In Jamaica, women bed, give open support to and bear children for men who are notorious murderers of women and children. Yet, these same women, their families and friends, are quick to jump on their moral high horses and ride a bandwagon which seeks to deny prisoners the right to access condoms so that they can protect themselves against the deadly HIV disease.

I ask you, which act is morally more reprehensible?

Even if it is true that men who have sex with men are engaged in an act of sin, according to Christian philosophy, the duty of the state is not, in a pluralistic society such as Jamaica, to legislate conformity with any single religion. The only justification proffered to date for the buggery law is that "the Bible seh so."

LAW EVOLVING

Contrary to what some would have us believe, the law and the way in which it is realised is continuously evolving and must be continuously evaluated. The function of the law, the organisation of society and the provision of a stable context for dealings within that society require interests being weighed all the time, in order to render legislation useful for promoting those interests.

The question which arises then, is this: what useful purpose do Sections 76 and 79 of the Offences Against the Person Act serve in a 2006 Jamaica?

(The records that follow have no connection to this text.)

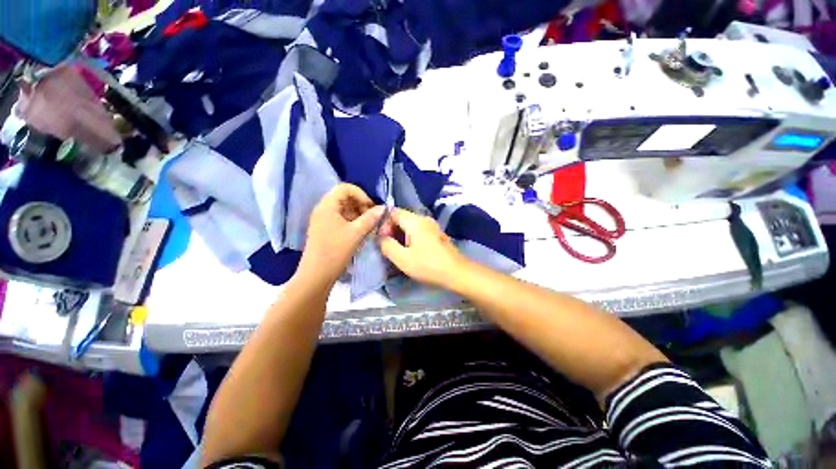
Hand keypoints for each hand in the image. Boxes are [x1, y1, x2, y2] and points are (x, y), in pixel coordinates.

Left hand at [299, 184, 384, 284]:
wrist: (316, 275)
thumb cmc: (335, 251)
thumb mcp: (356, 233)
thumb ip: (370, 218)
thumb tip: (383, 208)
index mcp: (327, 206)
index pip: (345, 188)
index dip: (361, 194)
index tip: (371, 207)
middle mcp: (324, 209)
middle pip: (345, 198)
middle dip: (361, 205)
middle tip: (372, 218)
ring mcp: (324, 220)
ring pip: (345, 210)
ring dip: (359, 215)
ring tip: (369, 227)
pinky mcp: (326, 230)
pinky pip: (342, 220)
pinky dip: (353, 223)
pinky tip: (361, 233)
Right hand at [379, 208, 468, 287]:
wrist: (456, 273)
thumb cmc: (428, 265)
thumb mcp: (402, 258)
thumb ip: (387, 245)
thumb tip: (381, 238)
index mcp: (415, 221)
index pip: (393, 212)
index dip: (384, 224)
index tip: (383, 240)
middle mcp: (424, 219)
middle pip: (403, 218)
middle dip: (392, 230)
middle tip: (389, 247)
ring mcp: (433, 226)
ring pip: (411, 225)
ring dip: (402, 236)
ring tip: (399, 251)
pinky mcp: (437, 234)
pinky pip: (420, 231)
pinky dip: (412, 238)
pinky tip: (412, 252)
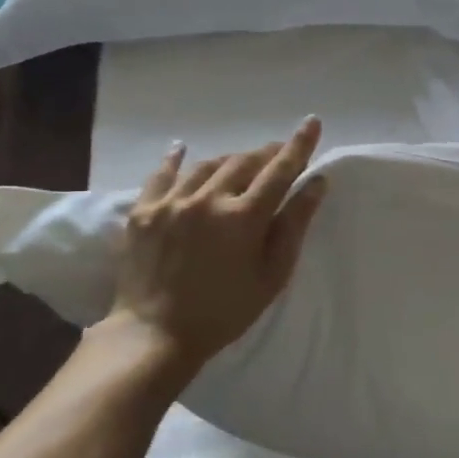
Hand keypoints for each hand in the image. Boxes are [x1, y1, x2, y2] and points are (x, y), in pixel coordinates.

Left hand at [102, 117, 328, 380]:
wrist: (155, 334)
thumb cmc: (226, 311)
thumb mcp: (272, 274)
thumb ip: (294, 225)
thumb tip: (316, 183)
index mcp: (244, 217)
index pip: (280, 170)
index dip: (298, 145)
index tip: (312, 123)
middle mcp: (208, 199)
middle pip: (244, 162)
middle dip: (266, 154)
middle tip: (279, 154)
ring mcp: (171, 203)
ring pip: (208, 166)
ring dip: (231, 160)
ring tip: (242, 163)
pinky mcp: (143, 212)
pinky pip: (161, 175)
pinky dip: (175, 160)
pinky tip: (181, 148)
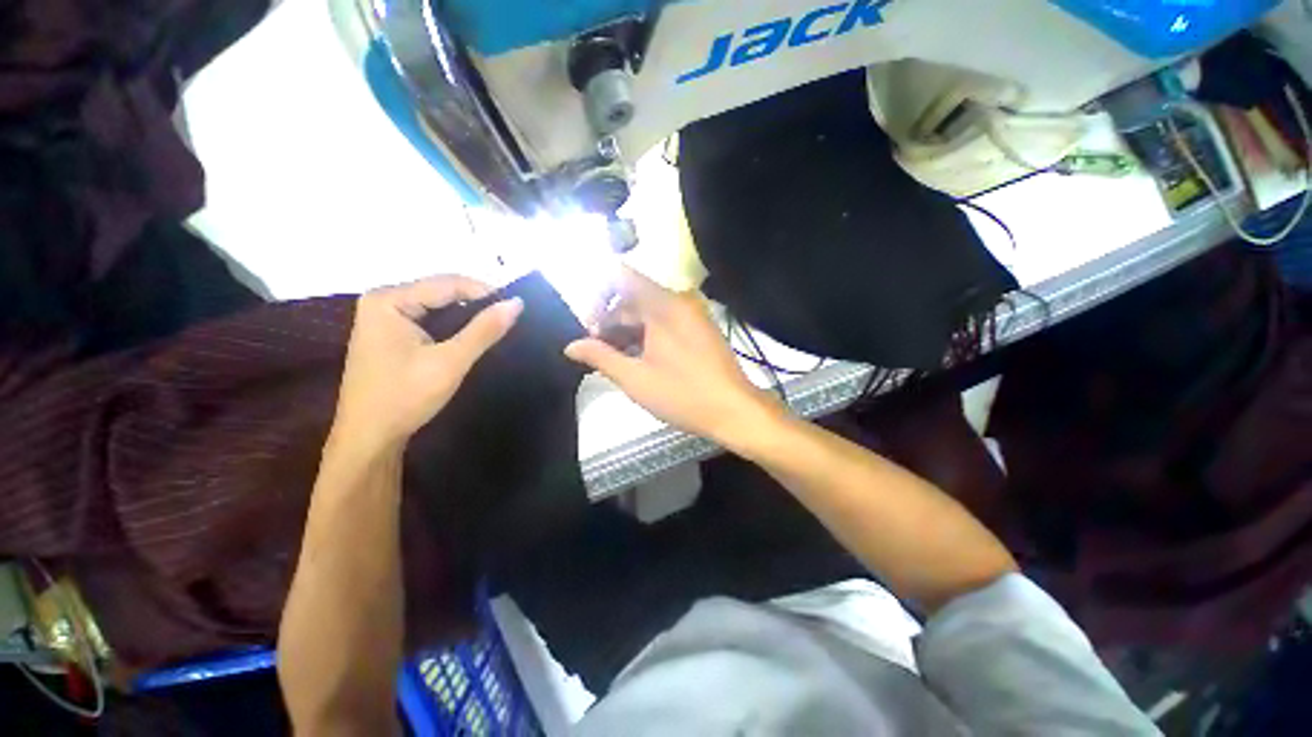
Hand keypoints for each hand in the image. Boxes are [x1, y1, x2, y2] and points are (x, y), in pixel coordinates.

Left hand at [332, 276, 522, 455]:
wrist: (369, 438)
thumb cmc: (405, 397)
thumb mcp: (450, 361)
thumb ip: (484, 330)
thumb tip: (517, 303)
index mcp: (389, 300)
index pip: (447, 283)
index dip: (486, 292)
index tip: (517, 307)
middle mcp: (383, 301)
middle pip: (441, 292)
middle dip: (476, 304)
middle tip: (509, 319)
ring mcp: (384, 318)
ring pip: (437, 306)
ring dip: (467, 316)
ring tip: (497, 326)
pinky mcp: (390, 334)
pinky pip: (429, 320)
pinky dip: (453, 326)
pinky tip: (471, 337)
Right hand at [565, 268, 781, 448]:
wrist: (735, 411)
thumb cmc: (682, 394)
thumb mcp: (635, 378)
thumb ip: (600, 357)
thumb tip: (570, 346)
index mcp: (663, 304)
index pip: (620, 276)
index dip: (597, 297)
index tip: (590, 329)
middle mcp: (679, 300)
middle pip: (633, 297)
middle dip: (611, 321)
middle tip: (598, 352)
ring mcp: (692, 314)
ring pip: (649, 311)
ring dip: (628, 331)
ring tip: (616, 361)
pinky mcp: (699, 329)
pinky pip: (666, 322)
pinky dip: (648, 335)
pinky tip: (639, 360)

I cannot imagine that there have ever been any successful prosecutions in Jamaica for consensual buggery. Usually, the police indict men who have sex with men for buggery but the outcome of the case in favour of the state is never because of any physical or credible evidence. Rather, there is a certain 'horror' in the charge itself. It is standing in the dock in the face of a judge, police and sometimes other litigants where it is known that you are charged as a homosexual.

Add to this the fact that the press will publish the names of men charged with consensual buggery and gross indecency, shaming them and putting them at risk of physical injury. This often causes a defendant to plead guilty to the lesser charge of gross indecency, to abbreviate the embarrassment.

Unfortunately, the call for access to condoms by prisoners has been lost in the cacophony about erosion of morals and the fact that it would be contrary to the Offences Against the Persons Act. Those astride their high moral horses tend to disregard the fact that a policy allowing access to condoms in prisons would be to preserve health, particularly in light of the risk of HIV transmission, and not to encourage homosexuality.

WHAT PRICE WILL GOV'T PAY?

The cowardly policy makers would be well advised, however, that not providing condoms and simply burying their heads in the sand puts the Government and its agents at legal risk, since anyone who contracts a sexually transmitted infection in prison may be able to maintain a successful action in negligence against the state, for breach of duty, in just the same way as he would be able to sue a doctor for improper medical attention.

What makes such a lawsuit even more likely to succeed is that time and again policy makers and prison officials have been warned that there is a known risk of HIV-infection among the prison population, and they have done nothing remotely significant to protect the prison population.